The following are the salient features of English bond:
- Headers and stretchers are laid in alternate courses.
- Each optional header in the course falls jointly between the two stretchers in the course below with approximate lap of 2 ¼ in.
- The identical course will show headers on the face and stretchers on the face again and vice versa if the thickness of the wall is an odd multiple of half-brick (13 ½ in, 22½, and so on.)
- Each transverse joint is steady from face to face, the middle part of the thick walls consists of headers.
- The identical course will show headers or stretchers on the face and back if the thickness of the wall is an efficient multiple of half the bricks (such as 9 inches, 18 inches, 27 inches and so forth.)
- In each header course, one queen closer is positioned after the queen header and the remaining bricks are placed as headers.

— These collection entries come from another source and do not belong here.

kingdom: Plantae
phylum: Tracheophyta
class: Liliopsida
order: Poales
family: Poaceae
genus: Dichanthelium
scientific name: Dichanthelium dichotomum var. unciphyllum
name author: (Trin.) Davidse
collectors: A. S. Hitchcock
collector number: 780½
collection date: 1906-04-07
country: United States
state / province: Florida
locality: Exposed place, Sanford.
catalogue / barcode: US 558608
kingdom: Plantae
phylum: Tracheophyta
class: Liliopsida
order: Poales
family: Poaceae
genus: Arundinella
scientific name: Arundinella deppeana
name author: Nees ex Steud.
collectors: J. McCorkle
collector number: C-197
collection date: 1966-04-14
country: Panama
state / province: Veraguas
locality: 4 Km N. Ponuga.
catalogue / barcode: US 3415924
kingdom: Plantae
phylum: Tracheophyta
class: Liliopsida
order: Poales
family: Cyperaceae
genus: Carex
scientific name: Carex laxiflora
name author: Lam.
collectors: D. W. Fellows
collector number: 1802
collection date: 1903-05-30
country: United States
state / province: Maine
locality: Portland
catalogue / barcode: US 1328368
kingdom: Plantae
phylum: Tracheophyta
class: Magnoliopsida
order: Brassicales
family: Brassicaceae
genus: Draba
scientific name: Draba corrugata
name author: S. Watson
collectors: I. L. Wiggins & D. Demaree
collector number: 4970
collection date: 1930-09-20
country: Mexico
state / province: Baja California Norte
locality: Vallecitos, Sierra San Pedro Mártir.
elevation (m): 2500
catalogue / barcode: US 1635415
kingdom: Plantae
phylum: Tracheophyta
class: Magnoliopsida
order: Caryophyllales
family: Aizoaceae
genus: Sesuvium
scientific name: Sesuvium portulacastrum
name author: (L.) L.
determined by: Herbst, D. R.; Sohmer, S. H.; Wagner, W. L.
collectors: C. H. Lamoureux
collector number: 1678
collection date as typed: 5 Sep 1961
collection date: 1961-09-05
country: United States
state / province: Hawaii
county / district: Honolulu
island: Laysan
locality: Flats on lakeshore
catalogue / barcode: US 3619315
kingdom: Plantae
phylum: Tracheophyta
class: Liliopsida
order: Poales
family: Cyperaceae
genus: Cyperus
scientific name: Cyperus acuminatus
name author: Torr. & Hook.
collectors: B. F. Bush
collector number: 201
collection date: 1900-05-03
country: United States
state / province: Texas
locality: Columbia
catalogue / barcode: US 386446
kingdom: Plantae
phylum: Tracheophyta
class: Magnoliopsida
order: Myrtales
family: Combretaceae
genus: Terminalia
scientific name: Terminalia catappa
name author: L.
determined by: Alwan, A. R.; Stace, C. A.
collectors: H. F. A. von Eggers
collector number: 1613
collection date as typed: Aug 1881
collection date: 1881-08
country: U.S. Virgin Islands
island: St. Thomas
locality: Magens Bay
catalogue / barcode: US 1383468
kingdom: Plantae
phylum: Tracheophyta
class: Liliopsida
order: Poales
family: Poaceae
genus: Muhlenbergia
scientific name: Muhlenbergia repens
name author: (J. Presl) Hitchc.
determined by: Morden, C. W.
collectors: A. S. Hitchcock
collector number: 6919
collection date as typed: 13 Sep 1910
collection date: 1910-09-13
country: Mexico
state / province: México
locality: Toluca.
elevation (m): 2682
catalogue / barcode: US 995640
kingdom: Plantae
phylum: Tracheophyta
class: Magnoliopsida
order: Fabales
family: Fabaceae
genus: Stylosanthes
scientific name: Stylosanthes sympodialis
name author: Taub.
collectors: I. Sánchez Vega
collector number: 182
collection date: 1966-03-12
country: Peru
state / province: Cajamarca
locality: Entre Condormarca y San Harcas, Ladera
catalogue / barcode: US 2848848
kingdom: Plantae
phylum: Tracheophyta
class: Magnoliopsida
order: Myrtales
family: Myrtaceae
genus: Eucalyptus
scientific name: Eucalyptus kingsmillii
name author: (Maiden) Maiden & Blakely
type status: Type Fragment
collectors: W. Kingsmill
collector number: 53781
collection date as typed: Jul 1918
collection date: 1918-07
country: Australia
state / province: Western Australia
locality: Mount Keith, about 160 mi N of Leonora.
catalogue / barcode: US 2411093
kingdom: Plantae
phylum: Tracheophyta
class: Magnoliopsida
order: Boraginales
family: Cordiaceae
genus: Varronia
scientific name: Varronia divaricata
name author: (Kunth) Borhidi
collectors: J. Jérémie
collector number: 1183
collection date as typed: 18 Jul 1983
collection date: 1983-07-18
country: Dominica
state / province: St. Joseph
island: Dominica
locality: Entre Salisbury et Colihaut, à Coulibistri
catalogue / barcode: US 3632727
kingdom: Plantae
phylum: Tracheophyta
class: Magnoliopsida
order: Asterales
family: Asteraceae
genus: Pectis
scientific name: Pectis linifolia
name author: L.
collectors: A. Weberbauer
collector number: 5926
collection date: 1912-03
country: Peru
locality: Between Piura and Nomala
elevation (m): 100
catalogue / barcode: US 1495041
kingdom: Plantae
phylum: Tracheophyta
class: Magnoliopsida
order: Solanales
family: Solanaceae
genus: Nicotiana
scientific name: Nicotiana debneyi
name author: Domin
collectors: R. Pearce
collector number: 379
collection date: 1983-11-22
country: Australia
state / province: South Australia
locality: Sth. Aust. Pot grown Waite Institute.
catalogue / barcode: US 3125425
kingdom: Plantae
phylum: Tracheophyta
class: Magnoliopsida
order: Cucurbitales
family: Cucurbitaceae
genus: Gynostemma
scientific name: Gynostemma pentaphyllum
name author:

- The middle portion of the thicker walls consists entirely of headers.
2) FLEMISH BOND:
The bond, wherein headers and stretchers are laid alternately in the identical course is known as “Flemish bond”.
The following are the salient features of Flemish bond:
- Headers and stretchers are laid alternately in the identical course.
- In each optional course, a queen is positioned close to the quoin after the header, to supply a lap of about 2 ¼ in.
- Brickbats should be used in walls with a thickness equal to more than one-half brick.
- Each header in every course lies centrally over each stretcher of the underlying course.
Types of Flemish Bond:
Double Flemish Bond:
The bond wherein the headers and stretchers are laid alternately in every course, each in front and behind the wall is known as a double Flemish bond.
Single Flemish Bond:
The wall provided with the Flemish bond throughout the facing and English bond throughout the backing is called “single Flemish bond” or “cross bond”.
This bond combines some great benefits of each English and Flemish bonds as well as eliminates their disadvantages.
This bond is beneficial where costly bricks are encountered to supply a very good look on the wall.
As well as, it may be made extra economical by using cheaper high quality of bricks behind the wall.
However, it weakens the general strength of the wall due to the maximum use of brick and the existence of steady vertical joints.
In addition, it can’t be offered in walls with thicknesses lower than 13½ in.
Difference between English Bonds and Flemish bond:
|English Bonds||Flemish bond|
|It is costly because the usage of brick and stone isn’t allowed.||This is economical because brick & stone are allowed to use in construct.|
|It doesn’t require lots of consideration to provide this bond.||Particular consideration is required for providing this bond.|
|It provides a thicker look, especially for a brick thick walls.||It provides a very good look for all thickness of walls.|
|This bond consists of headers and stretchers positioned in alternative courses.||This bond consists of headers and stretchers which can be positioned alternately in each course.|
|Work progress is excessive.||Work progress is less excessive.|
|The structure constructed on this bond has no noticeable steady vertical joints.||The structure constructed on this bond has partially steady vertical joints.|
|It is the strongest of all of the bonds.||It is much less sturdy for walls with thicknesses better than 13 ½ inches.|
In English bond, the presence on the facing is not pleasing, whereas in the Flemish bond, the presence on the facing is pleasing.